Figure 1: Carbon Foot Print Formula
Since embodied carbon emissions are “stored” in the home before it is operating, the embodied carbon sets the baseline for the total footprint of the home. Even if a house is exceptionally efficient, producing little to no operational emissions, the total carbon footprint of the house is not zero because of the upfront emissions. This is why embodied carbon matters. If we solely focus on operational carbon and the future emissions of the home, we do not consider the significant portion of emissions being released NOW. And, according to the 2022 Intergovernmental Panel on Climate Change (IPCC) report, drastically reducing emissions now is what will have the greatest impact on avoiding the most severe elements of climate disaster. For years, scientists have warned of the catastrophic results to the climate and environment if the world reaches an average temperature of 1.5-2° C above prehistoric levels. The 2022 IPCC report notes that we are on a trajectory to reach the 1.5° C in the next two decades, highlighting the only way to stop this impending disaster is to focus on emission on the today-10 year timeline. Since the majority of building emissions occurring in the first 10-15 years of a highly efficient or zero-energy home are embodied emissions, these need to be our focus moving forward. While we do not want to give up operational efficiency, we need to focus on reducing the embodied carbon emissions that are produced now, and work to reduce the overall emissions of our buildings.
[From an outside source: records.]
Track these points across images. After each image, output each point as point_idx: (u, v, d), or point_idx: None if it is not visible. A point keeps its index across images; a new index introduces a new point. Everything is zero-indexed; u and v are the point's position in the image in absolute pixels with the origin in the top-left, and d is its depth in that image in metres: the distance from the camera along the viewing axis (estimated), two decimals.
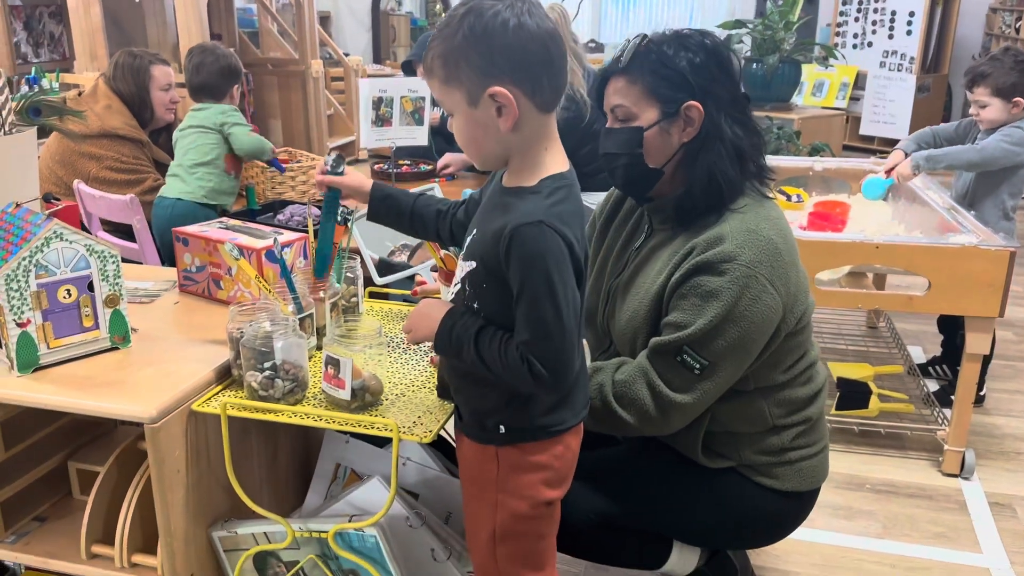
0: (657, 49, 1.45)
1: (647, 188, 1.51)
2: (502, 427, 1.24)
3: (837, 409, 2.61)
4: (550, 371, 1.14)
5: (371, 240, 2.14)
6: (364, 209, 1.52)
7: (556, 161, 1.21)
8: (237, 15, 6.09)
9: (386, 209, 1.49)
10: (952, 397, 2.47)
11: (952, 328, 2.87)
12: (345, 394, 1.27)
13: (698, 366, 1.40)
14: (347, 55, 7.11)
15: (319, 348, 1.46)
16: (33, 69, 4.42)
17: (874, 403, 2.62)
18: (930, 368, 3.04)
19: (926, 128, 2.97)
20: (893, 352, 3.17)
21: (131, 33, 5.31)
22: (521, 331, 1.15)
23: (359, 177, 1.50)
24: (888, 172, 2.86)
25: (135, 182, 2.83)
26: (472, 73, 1.14)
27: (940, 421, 2.56)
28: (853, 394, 2.64)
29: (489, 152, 1.21)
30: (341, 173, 1.46)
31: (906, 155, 2.81)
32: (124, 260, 2.61)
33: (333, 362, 1.27)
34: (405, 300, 1.75)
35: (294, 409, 1.27)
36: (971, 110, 2.73)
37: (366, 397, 1.29)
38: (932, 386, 2.89)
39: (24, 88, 4.06)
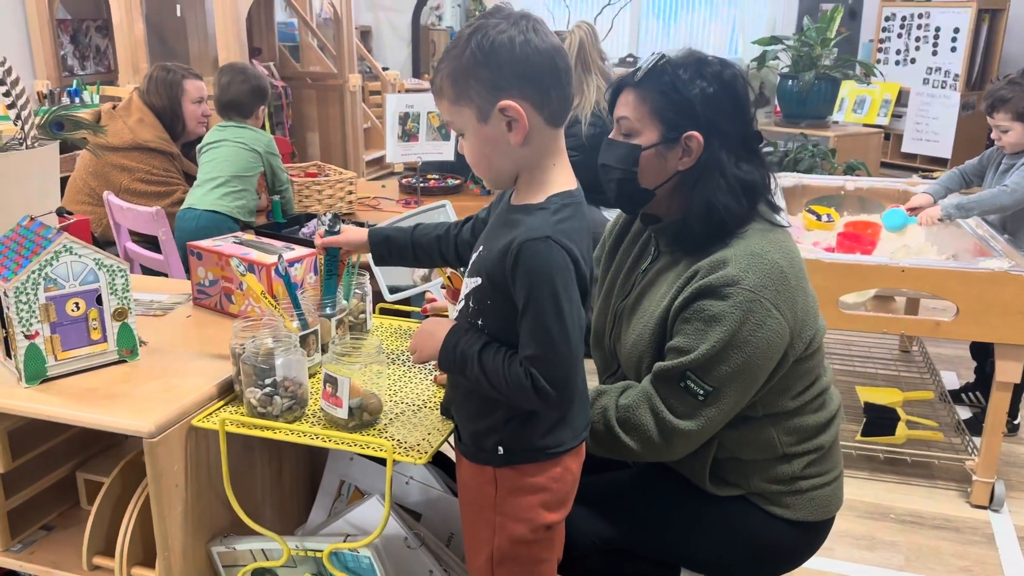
0: (672, 71, 1.43)
1: (637, 206, 1.51)
2: (500, 448, 1.23)
3: (863, 435, 2.55)
4: (554, 386, 1.14)
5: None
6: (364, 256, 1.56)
7: (564, 178, 1.21)
8: (278, 29, 6.21)
9: (388, 250, 1.51)
10: (984, 425, 2.40)
11: (984, 354, 2.79)
12: (342, 413, 1.27)
13: (702, 392, 1.38)
14: (387, 69, 7.20)
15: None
16: (74, 82, 4.54)
17: (901, 430, 2.55)
18: (963, 395, 2.96)
19: (952, 170, 2.92)
20: (925, 377, 3.09)
21: (173, 47, 5.44)
22: (526, 346, 1.15)
23: (355, 230, 1.52)
24: (912, 211, 2.81)
25: (165, 194, 2.88)
26: (482, 89, 1.15)
27: (970, 450, 2.49)
28: (880, 420, 2.58)
29: (500, 168, 1.21)
30: (338, 232, 1.48)
31: (934, 200, 2.77)
32: (150, 271, 2.69)
33: (331, 380, 1.27)
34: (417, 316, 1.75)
35: (290, 427, 1.28)
36: (992, 134, 2.66)
37: (364, 416, 1.29)
38: (964, 414, 2.81)
39: (65, 100, 4.17)
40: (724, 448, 1.49)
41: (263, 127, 2.95)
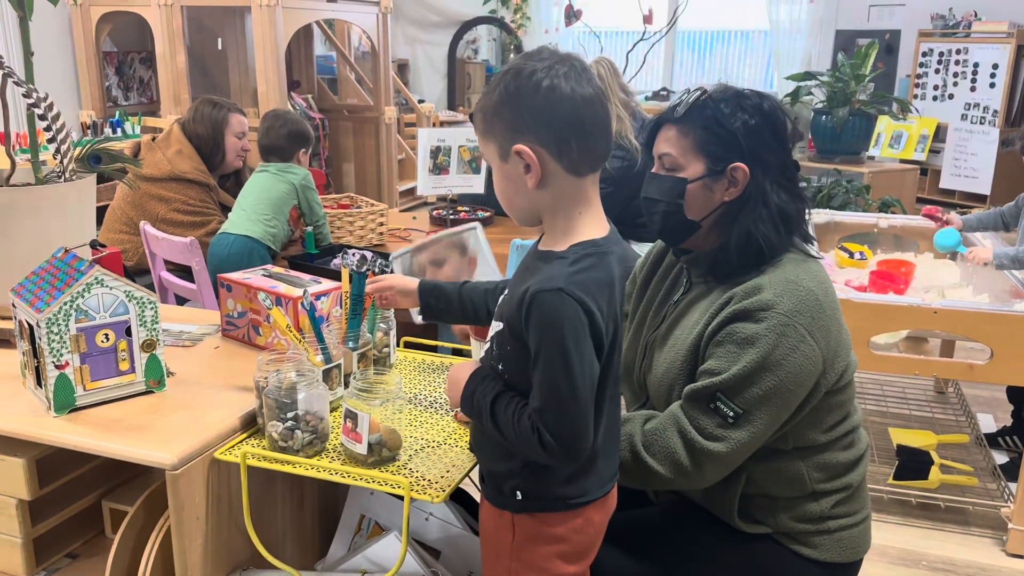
0: (714, 106, 1.44)
1: (682, 239, 1.51)
2: (519, 493, 1.22)
3: (895, 478, 2.50)
4: (559, 442, 1.12)
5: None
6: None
7: (591, 227, 1.20)
8: (317, 63, 6.33)
9: (435, 299, 1.52)
10: (1021, 471, 2.34)
11: (1021, 398, 2.73)
12: (362, 448, 1.28)
13: (732, 414, 1.36)
14: (422, 101, 7.30)
15: None
16: (117, 113, 4.65)
17: (935, 474, 2.49)
18: (999, 439, 2.89)
19: (993, 210, 2.88)
20: (960, 420, 3.02)
21: (214, 79, 5.57)
22: (534, 398, 1.14)
23: (403, 279, 1.55)
24: (944, 223, 2.79)
25: (200, 224, 2.94)
26: (503, 129, 1.16)
27: (1006, 497, 2.42)
28: (912, 463, 2.52)
29: (519, 207, 1.22)
30: (365, 273, 1.49)
31: (962, 224, 2.75)
32: (183, 300, 2.73)
33: (352, 416, 1.28)
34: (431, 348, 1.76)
35: (310, 462, 1.28)
36: None
37: (383, 452, 1.30)
38: (1000, 458, 2.74)
39: (107, 131, 4.28)
40: (753, 483, 1.47)
41: (315, 153, 3.04)
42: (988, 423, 3.08)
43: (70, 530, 1.53)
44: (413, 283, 1.53)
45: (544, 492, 1.22)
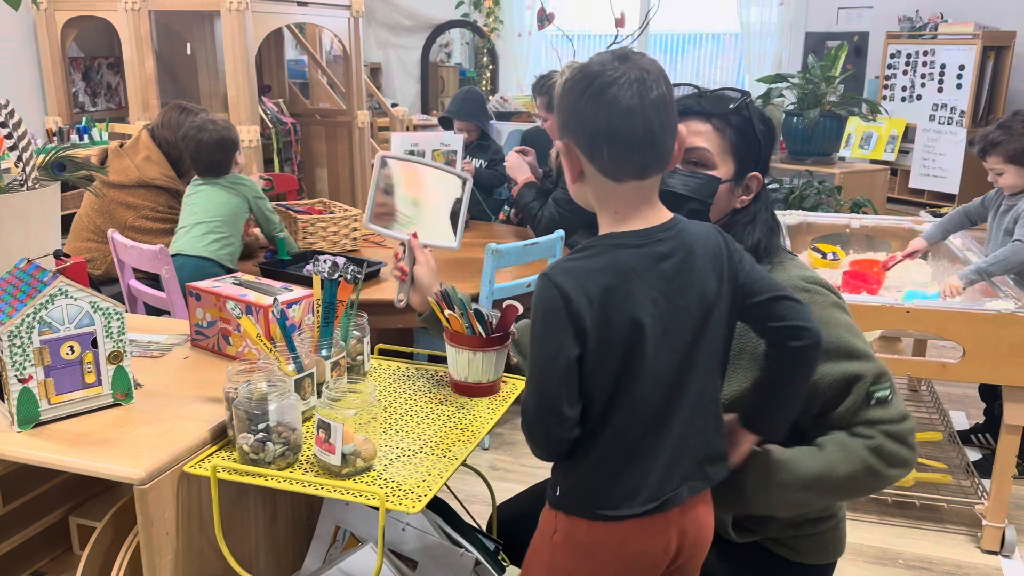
0: (751, 111, 1.46)
1: None
2: (558, 488, 1.23)
3: None
4: (525, 424, 1.15)
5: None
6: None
7: (628, 227, 1.19)
8: (288, 67, 6.27)
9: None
10: (993, 469, 2.36)
11: (993, 396, 2.76)
12: (335, 459, 1.25)
13: (883, 394, 1.36)
14: (396, 105, 7.26)
15: None
16: (84, 119, 4.58)
17: (910, 472, 2.51)
18: (972, 436, 2.92)
19: (956, 210, 2.90)
20: (934, 418, 3.05)
21: (184, 84, 5.50)
22: None
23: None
24: (910, 255, 2.80)
25: (170, 231, 2.89)
26: (558, 121, 1.22)
27: (979, 494, 2.45)
28: None
29: (571, 189, 1.25)
30: (337, 280, 1.47)
31: (928, 245, 2.77)
32: (154, 310, 2.68)
33: (324, 426, 1.26)
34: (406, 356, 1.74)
35: (282, 475, 1.26)
36: (989, 177, 2.66)
37: (357, 462, 1.27)
38: (973, 455, 2.77)
39: (74, 137, 4.21)
40: None
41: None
42: (960, 419, 3.12)
43: (37, 547, 1.50)
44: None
45: (576, 492, 1.21)
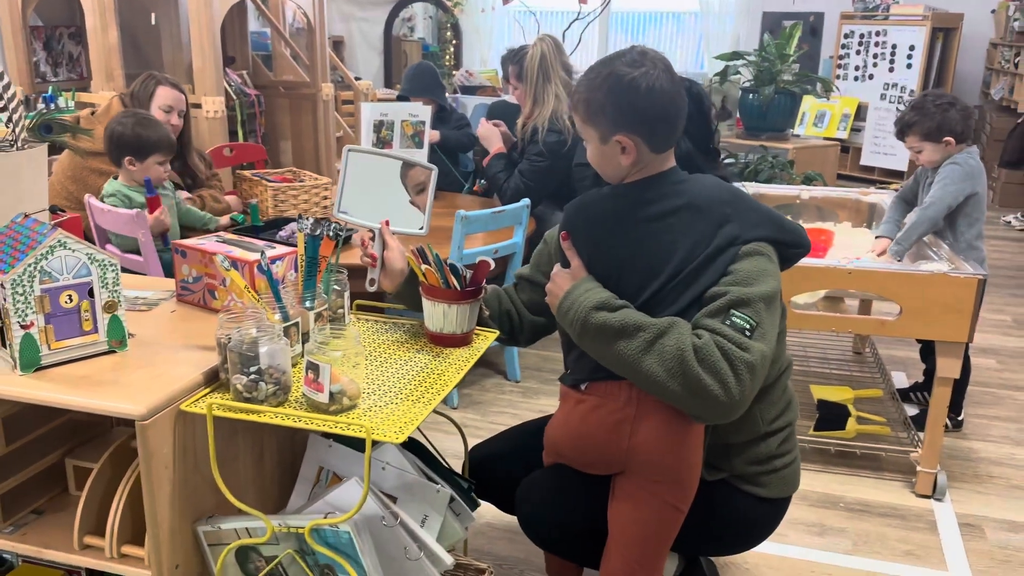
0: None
1: None
2: None
3: (815, 430, 2.68)
4: None
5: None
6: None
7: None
8: (251, 39, 6.26)
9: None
10: (927, 419, 2.54)
11: (932, 357, 2.93)
12: (323, 397, 1.36)
13: (747, 326, 1.42)
14: (359, 79, 7.27)
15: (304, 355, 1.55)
16: (50, 88, 4.57)
17: (852, 425, 2.68)
18: (911, 394, 3.11)
19: (893, 200, 3.02)
20: (876, 377, 3.23)
21: (147, 55, 5.47)
22: None
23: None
24: (880, 256, 2.93)
25: None
26: (607, 121, 1.49)
27: (915, 444, 2.63)
28: (831, 416, 2.71)
29: (609, 175, 1.58)
30: (320, 236, 1.57)
31: (890, 238, 2.89)
32: (130, 271, 2.74)
33: (313, 367, 1.36)
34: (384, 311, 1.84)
35: (276, 410, 1.36)
36: (910, 156, 2.83)
37: (344, 400, 1.38)
38: (911, 411, 2.96)
39: (40, 106, 4.20)
40: (715, 432, 1.62)
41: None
42: (901, 380, 3.31)
43: (34, 487, 1.58)
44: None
45: None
The below graphs illustrate how a reduction in the embodied carbon has a significant impact on the total emissions of a home on the ten year time horizon, given that the majority of emissions on this time scale are from embodied carbon. House #1 and House #2 demonstrate two houses with the same design, producing similar operational emissions. However, if we are careful in selecting materials with lower embodied carbon, we can see a significant difference in the total emissions of a house, as demonstrated by the house #2 graph. These two graphs illustrate a high efficiency home designed without a focus on embodied carbon (house #1) vs one where there is attention given to reducing embodied carbon (house #2).
Figure 2: Total Emissions of a Home on the Ten Year Time Horizon
As a company that strives to create a healthy future for all, it is our responsibility to do our part in the next 10 years. By expanding our focus to better address our homes “now” emissions through modeling and decreasing our embodied carbon, we are working to be part of the necessary change. Tackling the biggest issues and working to refine our model to achieve excellence in both areas of home emissions is our newest goal, and one we hope that through education of the public and adjustment without our own building model, we can help lead the building industry in the right direction.